About once a decade, there’s a call for a new H. R. Gross in the House. In 2009, Republican consultant Ed Rollins remembered Gross and quoted him. “May his soul inspire his fellow Republicans” to protect “those taxpayers H. R. so loved and ‘save the taxpayers from bankruptcy.’ ”

In a scholarly paper entitled “The Power of Prickliness: Iowa’s H. R. Gross in the U.S. House of Representatives,” David Schwieder of Susquehanna University and Dorothy Schwieder of Iowa State investigated how much Gross saved in federal spending. “Some evidence suggests that spending bills were trimmed, revised, or even killed in anticipation of Gross’s response,” they wrote. “This hidden exercise of power” can be powerful “but difficult to detect, measure, or study.”

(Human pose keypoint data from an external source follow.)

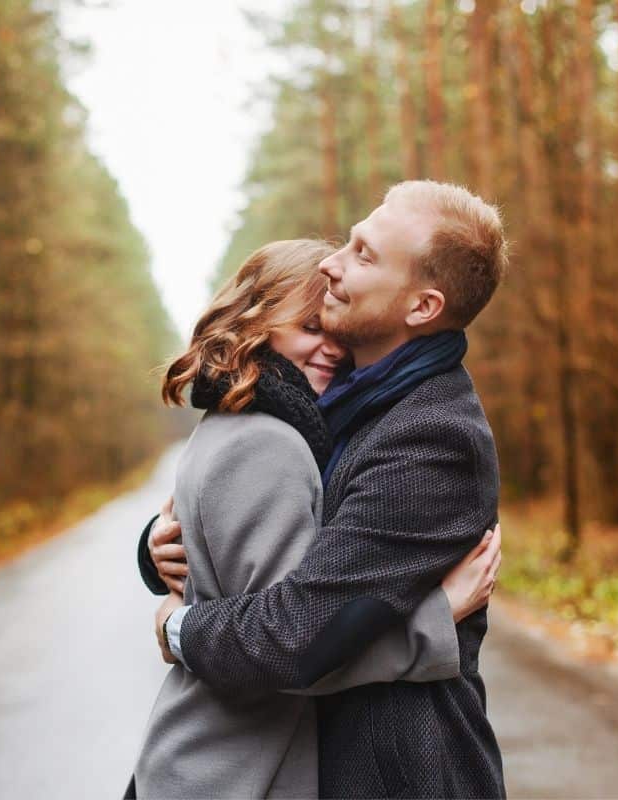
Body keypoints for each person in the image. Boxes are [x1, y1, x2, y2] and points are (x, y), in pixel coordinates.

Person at [148, 181, 510, 798]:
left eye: (364, 254)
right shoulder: (342, 403)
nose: (331, 262)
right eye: (348, 242)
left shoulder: (431, 439)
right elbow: (272, 519)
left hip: (400, 776)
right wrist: (158, 547)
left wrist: (178, 629)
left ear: (421, 307)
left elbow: (298, 638)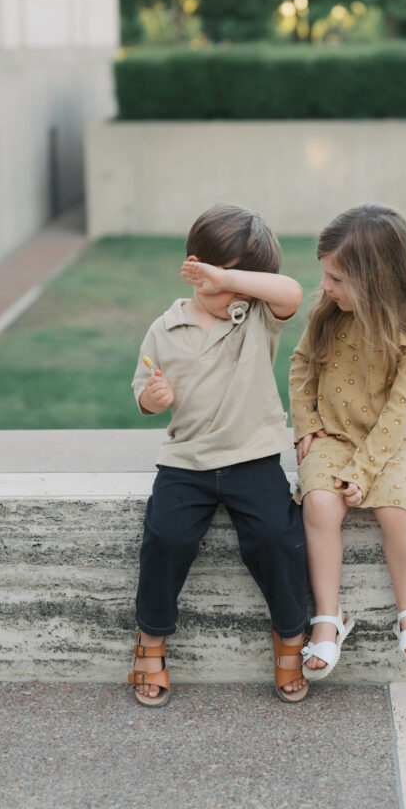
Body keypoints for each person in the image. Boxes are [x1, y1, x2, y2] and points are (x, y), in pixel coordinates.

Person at [128, 204, 309, 706]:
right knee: (164, 537)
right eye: (228, 278)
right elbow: (143, 389)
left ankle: (291, 634)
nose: (240, 290)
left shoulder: (254, 316)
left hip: (252, 455)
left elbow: (291, 292)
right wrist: (153, 398)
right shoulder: (164, 329)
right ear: (194, 267)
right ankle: (152, 639)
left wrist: (230, 280)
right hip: (186, 460)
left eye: (247, 280)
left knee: (276, 537)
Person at [288, 204, 406, 680]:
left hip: (391, 442)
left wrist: (361, 473)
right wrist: (306, 425)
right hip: (335, 436)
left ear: (376, 278)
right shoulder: (331, 313)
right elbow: (302, 365)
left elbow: (399, 415)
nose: (325, 287)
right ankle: (328, 617)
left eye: (336, 278)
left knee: (397, 509)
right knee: (319, 505)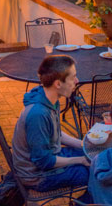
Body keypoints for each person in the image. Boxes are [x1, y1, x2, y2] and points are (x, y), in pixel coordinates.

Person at [12, 55, 89, 192]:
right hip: (36, 176)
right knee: (91, 172)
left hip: (50, 156)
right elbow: (43, 161)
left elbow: (56, 134)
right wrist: (80, 160)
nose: (77, 81)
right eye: (73, 78)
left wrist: (83, 144)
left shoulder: (51, 99)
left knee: (90, 154)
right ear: (58, 84)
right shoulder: (38, 114)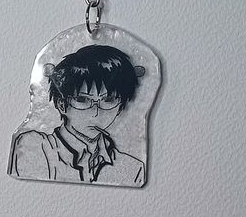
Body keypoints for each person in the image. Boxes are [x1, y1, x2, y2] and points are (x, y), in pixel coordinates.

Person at [8, 44, 145, 187]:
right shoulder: (36, 147)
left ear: (120, 106)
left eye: (108, 100)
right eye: (82, 100)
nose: (96, 113)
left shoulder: (133, 169)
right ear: (62, 104)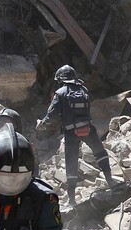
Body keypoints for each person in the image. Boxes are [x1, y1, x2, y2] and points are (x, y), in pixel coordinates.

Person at [37, 66, 114, 206]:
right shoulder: (84, 90)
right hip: (88, 129)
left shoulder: (60, 93)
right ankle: (110, 181)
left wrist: (42, 124)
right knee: (100, 152)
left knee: (71, 161)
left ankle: (72, 198)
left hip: (71, 132)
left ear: (61, 80)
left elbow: (52, 115)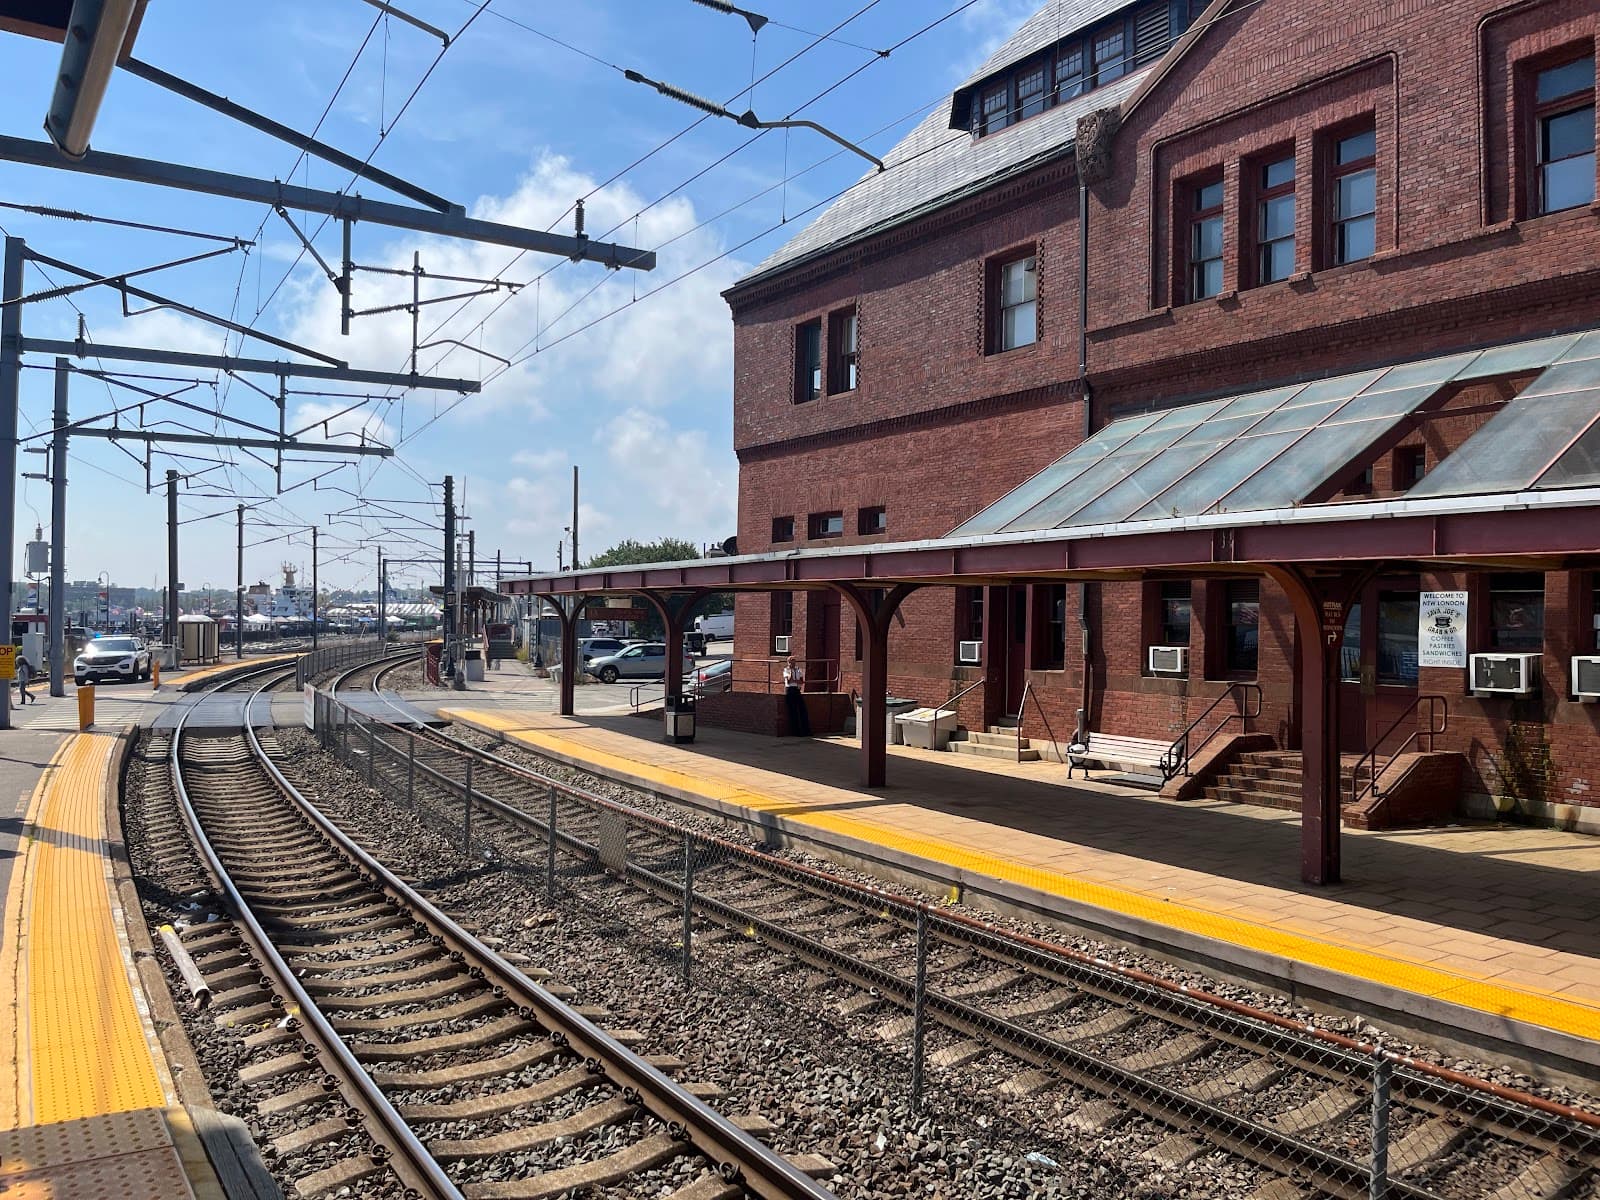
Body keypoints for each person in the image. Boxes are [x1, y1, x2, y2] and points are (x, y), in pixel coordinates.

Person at [782, 655, 810, 736]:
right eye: (791, 662)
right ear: (788, 663)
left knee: (802, 709)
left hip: (797, 690)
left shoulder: (798, 670)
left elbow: (801, 681)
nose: (793, 663)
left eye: (794, 661)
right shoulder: (786, 670)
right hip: (790, 690)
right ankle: (796, 732)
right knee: (793, 711)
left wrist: (796, 680)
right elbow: (789, 681)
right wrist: (791, 671)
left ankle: (806, 731)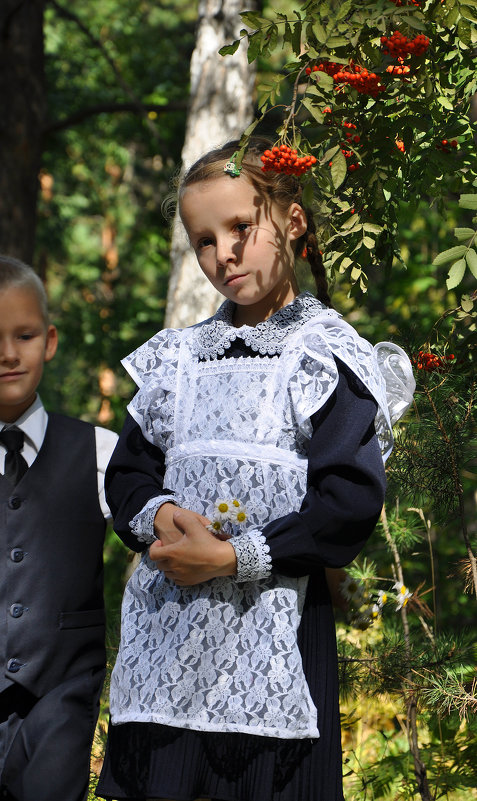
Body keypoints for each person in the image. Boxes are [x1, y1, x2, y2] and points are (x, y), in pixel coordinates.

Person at [97, 138, 415, 801]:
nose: (223, 254)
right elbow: (125, 472)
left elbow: (346, 502)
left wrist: (229, 556)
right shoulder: (177, 360)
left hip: (281, 637)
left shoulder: (325, 357)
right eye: (203, 240)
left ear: (292, 222)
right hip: (168, 642)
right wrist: (159, 513)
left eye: (240, 227)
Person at [0, 252, 118, 801]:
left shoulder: (101, 452)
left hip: (63, 690)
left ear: (49, 340)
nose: (10, 354)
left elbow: (162, 539)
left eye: (24, 335)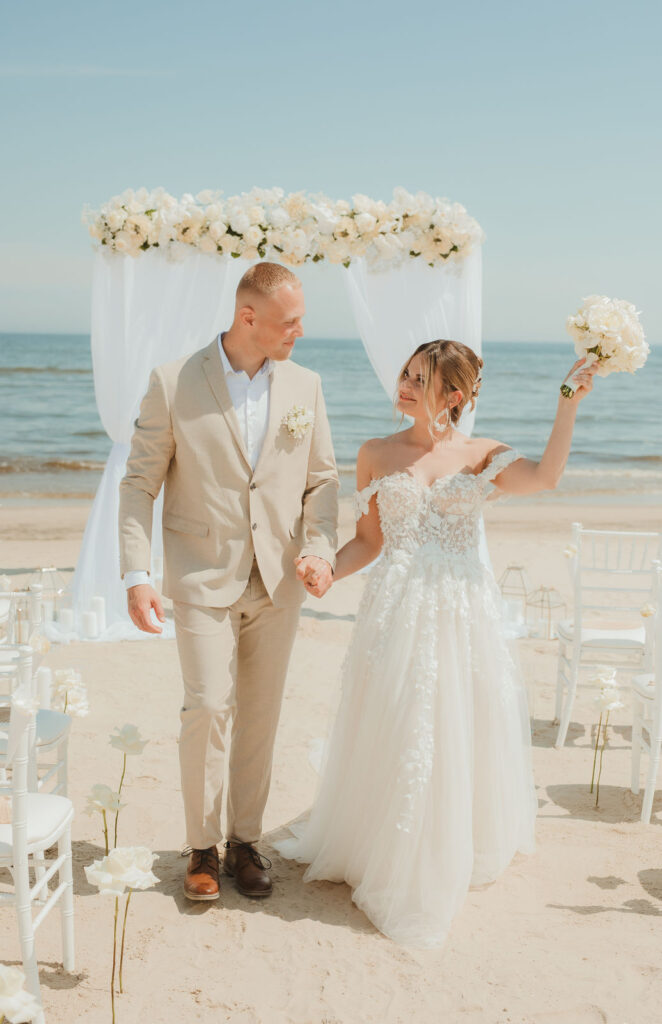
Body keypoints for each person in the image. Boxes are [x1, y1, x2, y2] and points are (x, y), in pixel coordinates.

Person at [276, 339, 597, 947]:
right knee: (397, 722)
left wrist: (567, 403)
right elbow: (368, 541)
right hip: (395, 607)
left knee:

The Schwieders conclude: “A Congress filled with men like Gross would be unworkable, but Congress nonetheless needs one man like H. R. Gross.” There are two problems with this advice. First, what’s wrong with “unworkable” if it puts the clamps on spending from time to time? Second, why not two, three, many more H. R. Gross acolytes? There would be plenty for them to do.

The biggest problem in Washington is the emergence of a fourth branch of government, the administrative state. And Congress is responsible for allowing it to become a powerful, unelected, and very liberal force. A new H. R. on the floor could concentrate on starving the spending that keeps so many bureaucrats on paid duty.

But the more important work would be aimed at reducing their power. Another Gross, maybe two or three, could be assigned to read every bill to find the instances of giving the administrators the job of writing the rules and regulations that determine what the bill actually does. There will be a multitude of these.

House speaker Paul Ryan touches on this in his plan for restoring constitutional government. That cannot be achieved without dramatically reducing the power of the administrative state. It’s a task H. R. Gross would have loved.

Fred Barnes is an executive editor at The Weekly Standard.